Apple ceding open-source app market to Google? - ashley
http://news.cnet.com/8301-13505_3-10424912-16.html?part=rss&subj=news&tag=2547-1_3-0-20

======
Zev
This article seems like a mishmash of a dozen different points in an attempt
to get hits. However one line that stood out to me is:

 _The iPhone, however, is a relative wasteland for open source._

Hardly true. The best bits of open source projects for the iPhone are
frameworks and tools under a BSD license, rather then full applications under
something like GPL. It feels somewhat like the author is complaining that he
can't always get high quality software for free, not that software isn't open
source.

There's stuff like TouchJSON (or json-framework) or Three20 happen to be used
in _a lot_ of different applications. Theres also lesser used (but still
incredibly useful) open source projects like Mover (transfer files between
iPhones/iPods) or Flow Cover (OpenGL CoverFlow implementation).
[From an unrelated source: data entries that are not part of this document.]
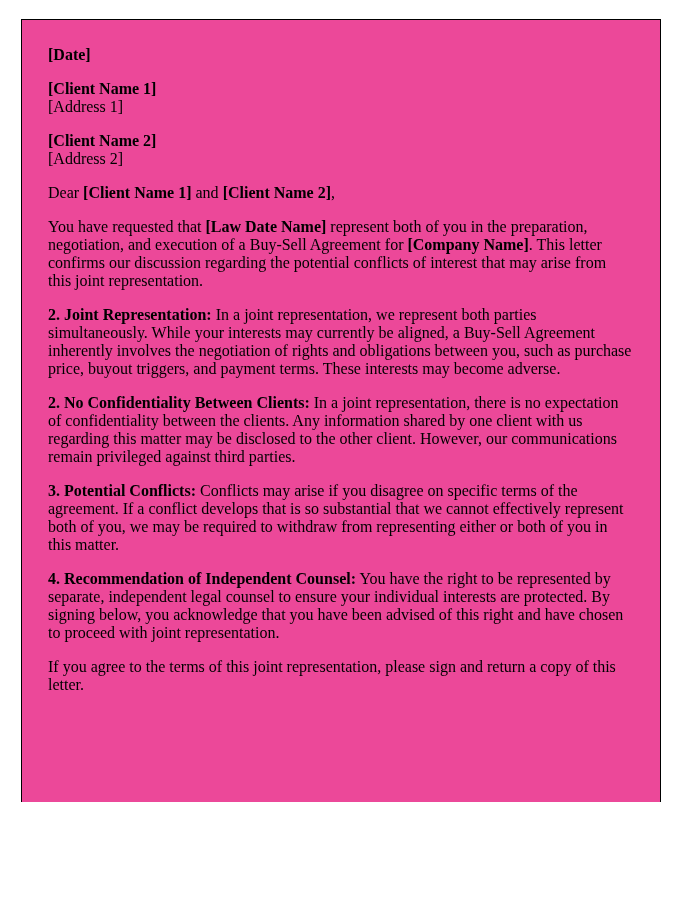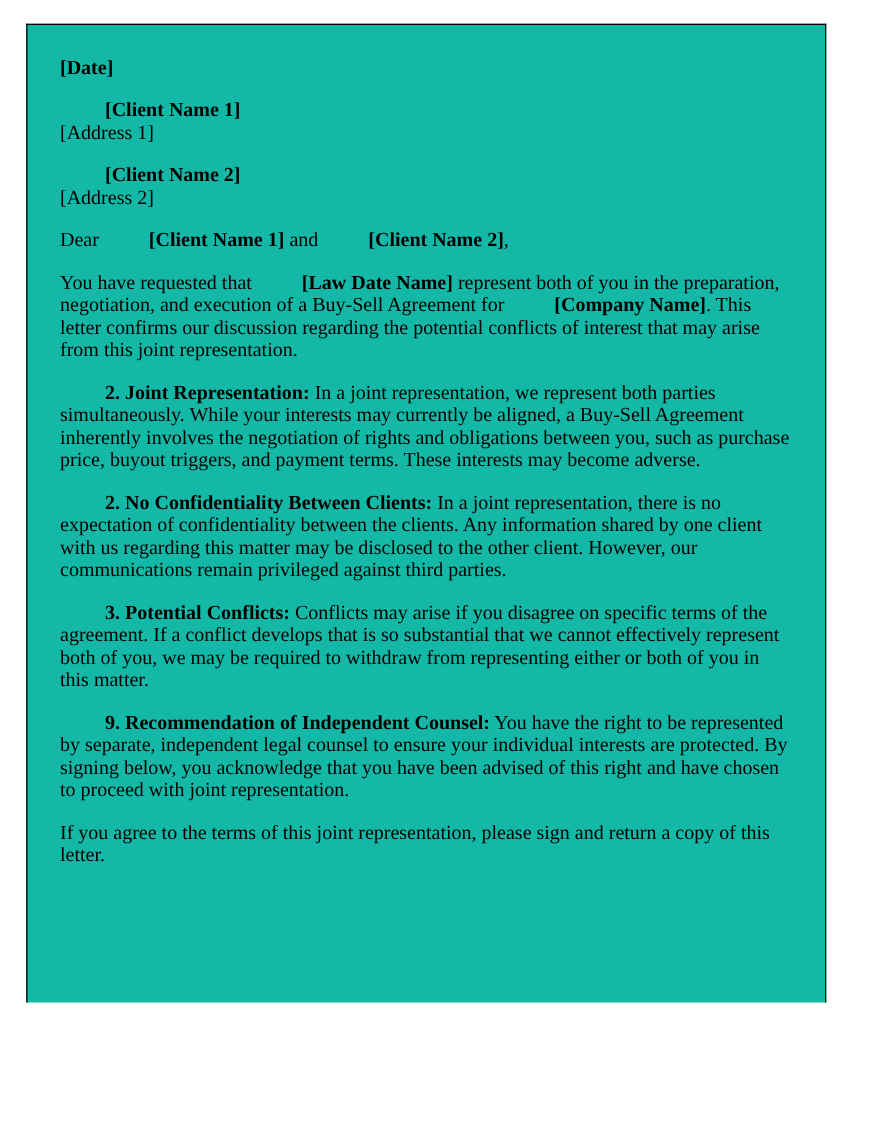--- a/index.html
+++ b/index.html
@@ -19,28 +19,28 @@
   .page {
     position: absolute;
     left: 21px;
     top: 19px;
     width: 640px;
     height: 783px;
     box-sizing: border-box;
     border: 1px solid #000000;
     border-bottom: none;
     padding: 10px 28px 0 26px;
-    background: #14b8a6;
+    background: #ec4899;
     overflow: hidden;
   }
   .page p {
     margin: 16px 0;
     line-height: 18px;
   }
-  .b { font-weight: bold; margin-left: 36px; }
+  .b { font-weight: bold; }
 </style>
 </head>
 <body>
 
 <div class="page">
 
   <p class="b">[Date]</p>
 
   <p><span class="b">[Client Name 1]</span><br><span>[Address 1]</span></p>
 
@@ -50,18 +50,18 @@
   <p><span>Dear </span><span class="b">[Client Name 1]</span><span> and </span><span class="b">[Client Name 2]</span><span>,</span></p>
 
   <p><span>You have requested that </span><span class="b">[Law Date Name]</span><span> represent both of you in the preparation, negotiation, and execution of a Buy-Sell Agreement for </span><span class="b">[Company Name]</span><span>. This letter confirms our discussion regarding the potential conflicts of interest that may arise from this joint representation.</span></p>
 
   <p><span class="b">2. Joint Representation:</span><span> In a joint representation, we represent both parties simultaneously. While your interests may currently be aligned, a Buy-Sell Agreement inherently involves the negotiation of rights and obligations between you, such as purchase price, buyout triggers, and payment terms. These interests may become adverse.</span></p>
 
   <p><span class="b">2. No Confidentiality Between Clients:</span><span> In a joint representation, there is no expectation of confidentiality between the clients. Any information shared by one client with us regarding this matter may be disclosed to the other client. However, our communications remain privileged against third parties.</span></p>
 
   <p><span class="b">3. Potential Conflicts:</span><span> Conflicts may arise if you disagree on specific terms of the agreement. If a conflict develops that is so substantial that we cannot effectively represent both of you, we may be required to withdraw from representing either or both of you in this matter.</span></p>
 
-  <p><span class="b">9. Recommendation of Independent Counsel:</span><span> You have the right to be represented by separate, independent legal counsel to ensure your individual interests are protected. By signing below, you acknowledge that you have been advised of this right and have chosen to proceed with joint representation.</span></p>
+  <p><span class="b">4. Recommendation of Independent Counsel:</span><span> You have the right to be represented by separate, independent legal counsel to ensure your individual interests are protected. By signing below, you acknowledge that you have been advised of this right and have chosen to proceed with joint representation.</span></p>
 
 
   <p>If you agree to the terms of this joint representation, please sign and return a copy of this letter.</p>
 
 </div>
 
 </body></html>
If you want to make a game? You're in luck. There's OpenFeint (social platform
of sorts), game engines like SIO2 (3D), Cocos2d (2D), OC3D (3D, based on
Cocos2d), the engine behind Wolfenstien (it _is_ open source!) and so on that
are immensely helpful if they're what you're looking for.

And theres frameworks like MGTwitterEngine, RegexKit(Lite) or ASIHTTPRequest
(an ObjC REST library) that work on both Mac OS X and iPhone.